How do we live with love and integrity when times turn harder than we ever imagined? How can we nurture ourselves, each other, and this living Earth when faced with the unimaginable? Those are the main themes of Susan Tweit’s new memoir Bless the Birds: Living with Love in a Time of Dying, a personal journey through the terra incognita of life’s ending. Bless the Birds, which was just named a finalist for the Sarton Women’s Book Awards, shows us how to be our best when life throws us the worst.

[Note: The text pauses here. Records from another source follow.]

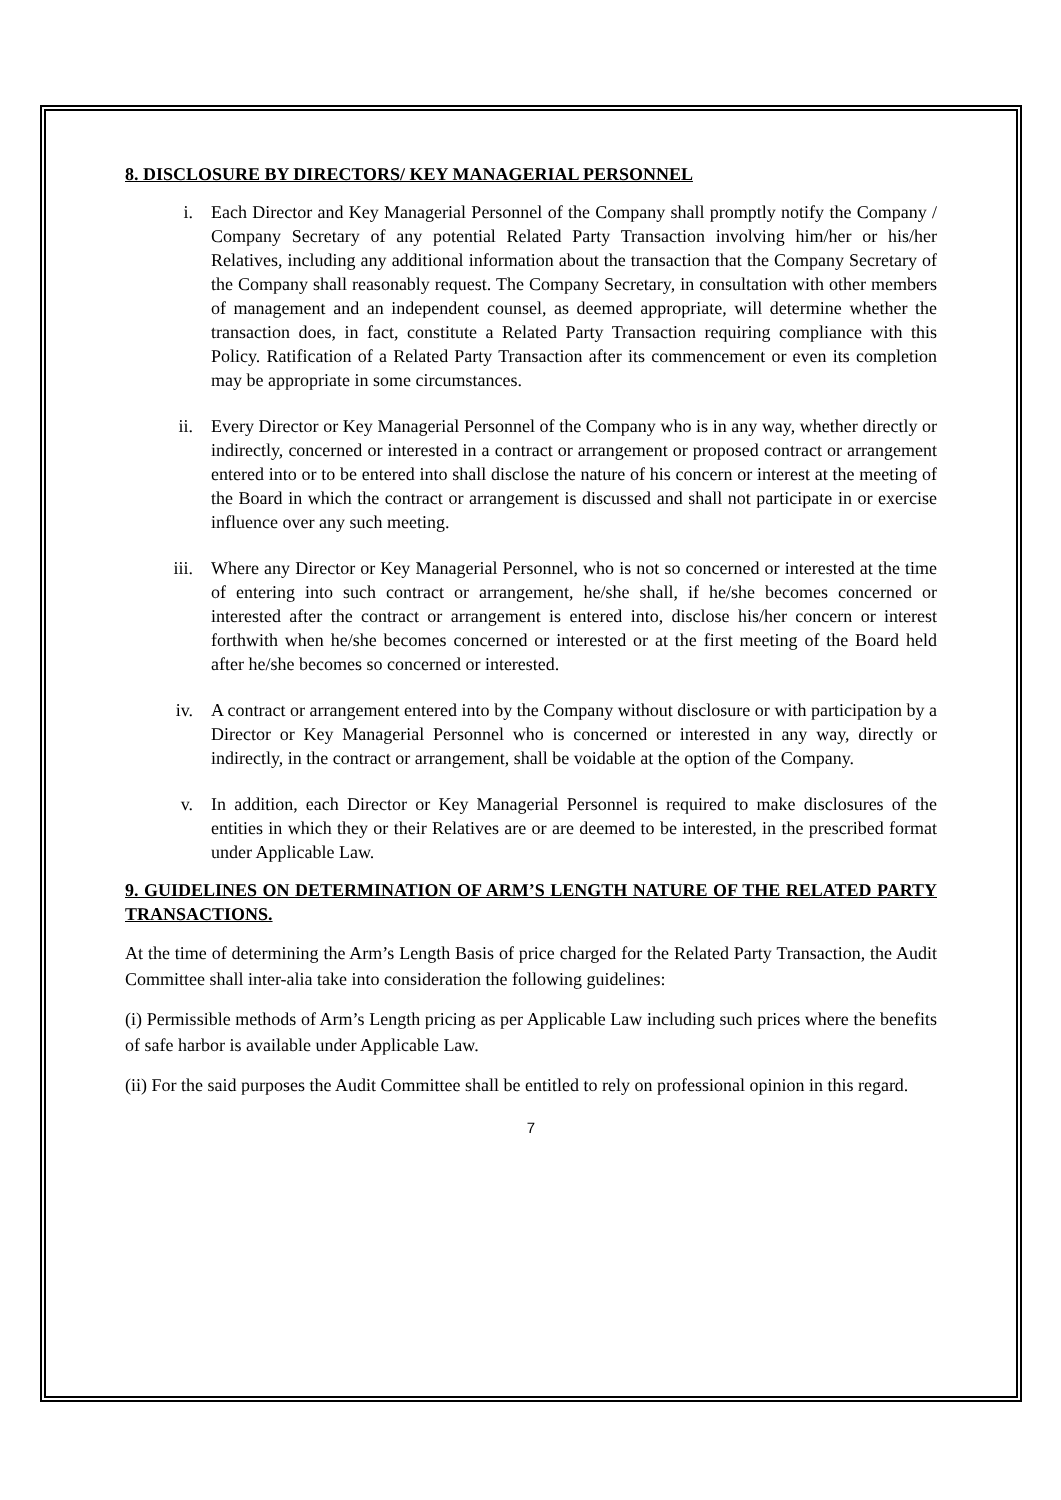8. DISCLOSURE BY DIRECTORS/ KEY MANAGERIAL PERSONNEL
i. Each Director and Key Managerial Personnel of the Company shall promptly notify the Company / Company Secretary of any potential Related Party Transaction involving him/her or his/her Relatives, including any additional information about the transaction that the Company Secretary of the Company shall reasonably request. The Company Secretary, in consultation with other members of management and an independent counsel, as deemed appropriate, will determine whether the transaction does, in fact, constitute a Related Party Transaction requiring compliance with this Policy. Ratification of a Related Party Transaction after its commencement or even its completion may be appropriate in some circumstances.
ii. Every Director or Key Managerial Personnel of the Company who is in any way, whether directly or indirectly, concerned or interested in a contract or arrangement or proposed contract or arrangement entered into or to be entered into shall disclose the nature of his concern or interest at the meeting of the Board in which the contract or arrangement is discussed and shall not participate in or exercise influence over any such meeting.
iii. Where any Director or Key Managerial Personnel, who is not so concerned or interested at the time of entering into such contract or arrangement, he/she shall, if he/she becomes concerned or interested after the contract or arrangement is entered into, disclose his/her concern or interest forthwith when he/she becomes concerned or interested or at the first meeting of the Board held after he/she becomes so concerned or interested.
iv. A contract or arrangement entered into by the Company without disclosure or with participation by a Director or Key Managerial Personnel who is concerned or interested in any way, directly or indirectly, in the contract or arrangement, shall be voidable at the option of the Company.
v. In addition, each Director or Key Managerial Personnel is required to make disclosures of the entities in which they or their Relatives are or are deemed to be interested, in the prescribed format under Applicable Law.
9. GUIDELINES ON DETERMINATION OF ARM’S LENGTH NATURE OF THE RELATED PARTY TRANSACTIONS.
At the time of determining the Arm’s Length Basis of price charged for the Related Party Transaction, the Audit Committee shall inter-alia take into consideration the following guidelines:
(i) Permissible methods of Arm’s Length pricing as per Applicable Law including such prices where the benefits of safe harbor is available under Applicable Law.
(ii) For the said purposes the Audit Committee shall be entitled to rely on professional opinion in this regard.
7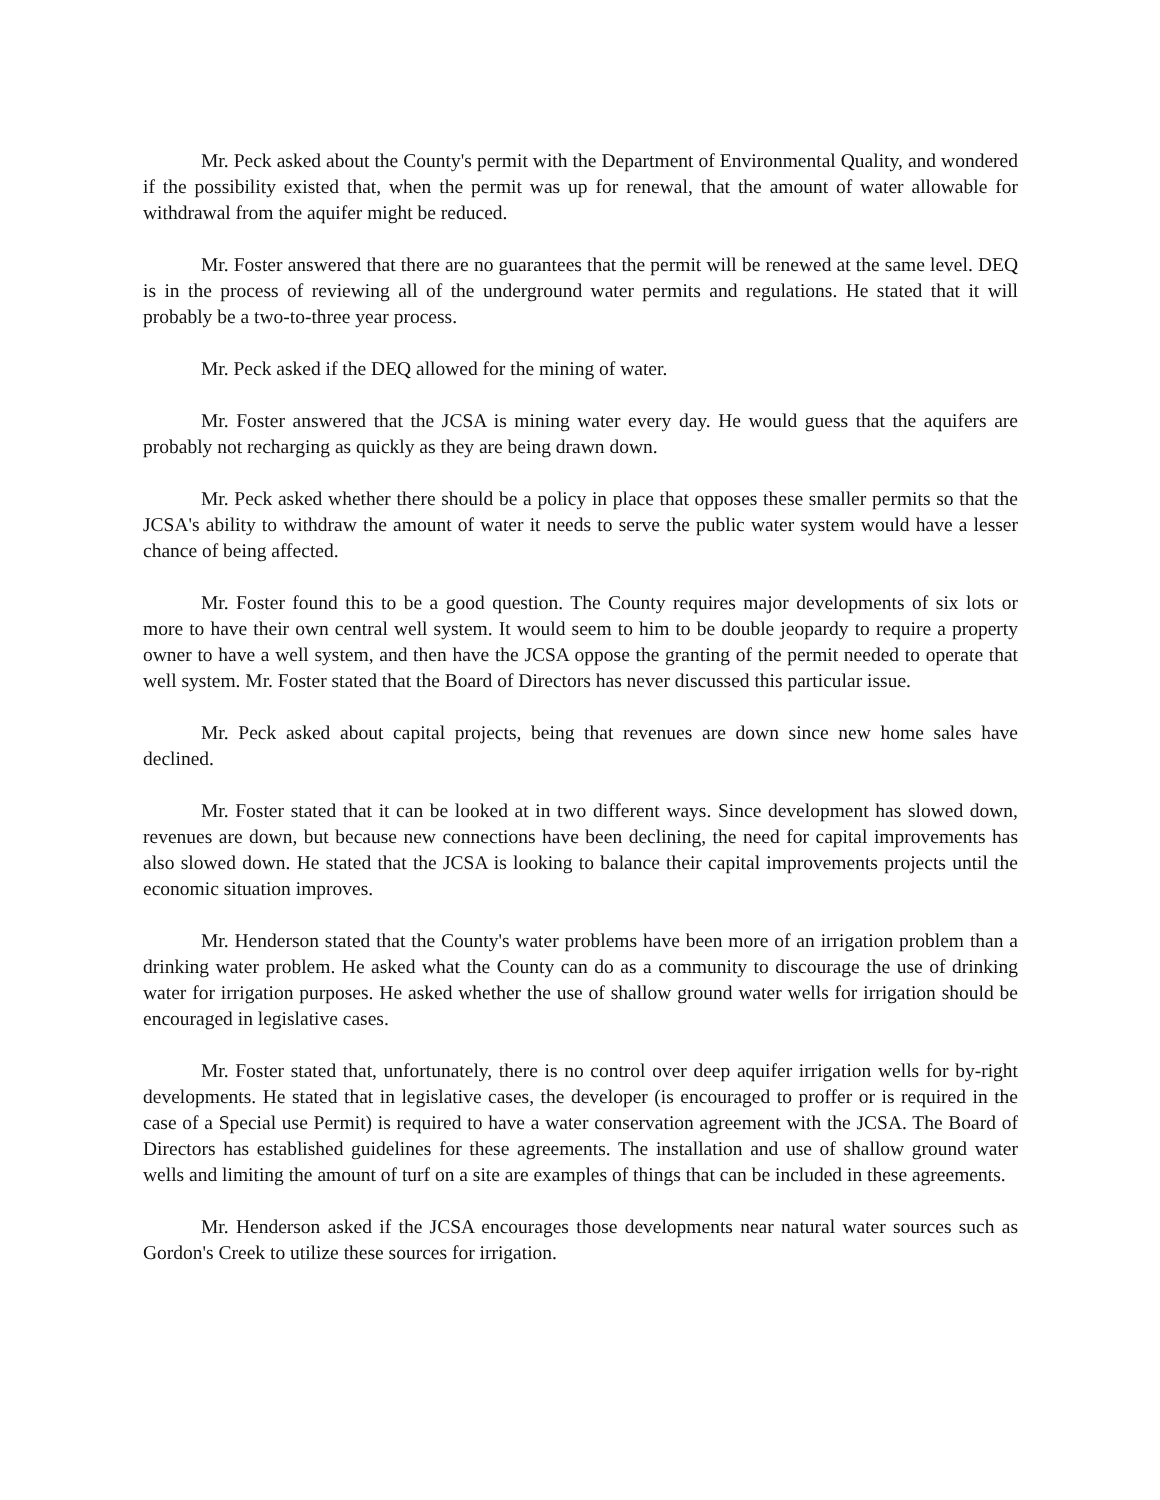Mr. Peck asked about the County's permit with the Department of Environmental Quality, and wondered if the possibility existed that, when the permit was up for renewal, that the amount of water allowable for withdrawal from the aquifer might be reduced.
Mr. Foster answered that there are no guarantees that the permit will be renewed at the same level. DEQ is in the process of reviewing all of the underground water permits and regulations. He stated that it will probably be a two-to-three year process.
Mr. Peck asked if the DEQ allowed for the mining of water.
Mr. Foster answered that the JCSA is mining water every day. He would guess that the aquifers are probably not recharging as quickly as they are being drawn down.
Mr. Peck asked whether there should be a policy in place that opposes these smaller permits so that the JCSA's ability to withdraw the amount of water it needs to serve the public water system would have a lesser chance of being affected.
Mr. Foster found this to be a good question. The County requires major developments of six lots or more to have their own central well system. It would seem to him to be double jeopardy to require a property owner to have a well system, and then have the JCSA oppose the granting of the permit needed to operate that well system. Mr. Foster stated that the Board of Directors has never discussed this particular issue.
Mr. Peck asked about capital projects, being that revenues are down since new home sales have declined.
Mr. Foster stated that it can be looked at in two different ways. Since development has slowed down, revenues are down, but because new connections have been declining, the need for capital improvements has also slowed down. He stated that the JCSA is looking to balance their capital improvements projects until the economic situation improves.
Mr. Henderson stated that the County's water problems have been more of an irrigation problem than a drinking water problem. He asked what the County can do as a community to discourage the use of drinking water for irrigation purposes. He asked whether the use of shallow ground water wells for irrigation should be encouraged in legislative cases.
Mr. Foster stated that, unfortunately, there is no control over deep aquifer irrigation wells for by-right developments. He stated that in legislative cases, the developer (is encouraged to proffer or is required in the case of a Special use Permit) is required to have a water conservation agreement with the JCSA. The Board of Directors has established guidelines for these agreements. The installation and use of shallow ground water wells and limiting the amount of turf on a site are examples of things that can be included in these agreements.
Mr. Henderson asked if the JCSA encourages those developments near natural water sources such as Gordon's Creek to utilize these sources for irrigation.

Embracing the idea that love will carry us through, this story reminds us that the personal is the political. How we live—each and every day—really does impact the larger world. Our every day actions create the society we live in, and also chart our paths.

Susan and her economist-turned-sculptor husband Richard Cabe had just settled into their version of a “good life” when Richard saw thousands of birds one day—harbingers of the brain cancer that would kill him two years later. This compelling and intimate memoir chronicles their journey into the end of his life, framed by their final trip together, a 4,000-mile-long delayed honeymoon road trip.

Bless the Birds is both prayer and love song, a guide to how to thrive in a world where all we hold dear seems to be eroding, whether that’s simple civility and respect, our health and safety, or the Earth itself. It’s an invitation to live in the light of what we love rather than the darkness of what we fear.

 

  • Why write a memoir about dying? What does this story have to say to those who are busy with living?
  • You give away the ending of the story at the beginning. What purpose does that serve?
  • Bless the Birds is written as a story within a story. Did you start out with it that way, and if not, why did you chose that structure?
  • You included some very personal details in this narrative. How did you decide what to include and what to leave out?
  • Nature seems almost like another character in this story. What role does it play, and why?
  • How long did it take you to write Bless the Birds? What is your writing process, and how did you know when the memoir was finished?

 

Bio

I’m a plant biologist with a calling to restore nature and our connection with the community of the land, especially right at home where we live, work and play. Plants are my “people”—I am fascinated by the myriad ways they weave the world’s living communities, forming the green tapestry that covers this planet, and providing homes, food, natural materials, and the oxygen we breathe.

I began my career as a field ecologist studying sagebrush, grizzly bears, and wildfires. I reveled in the work and the time outside in the West’s expansive landscapes, but eventually realized I loved the stories in the data more than collecting those data. So I learned how to tell those stories, not an easy trick for a scientist schooled in dispassionate, impersonal prose.

My writing rises from the intersection of head and heart, love and loss, science and storytelling, hope and grief, devastation and restoration—from the well of life itself.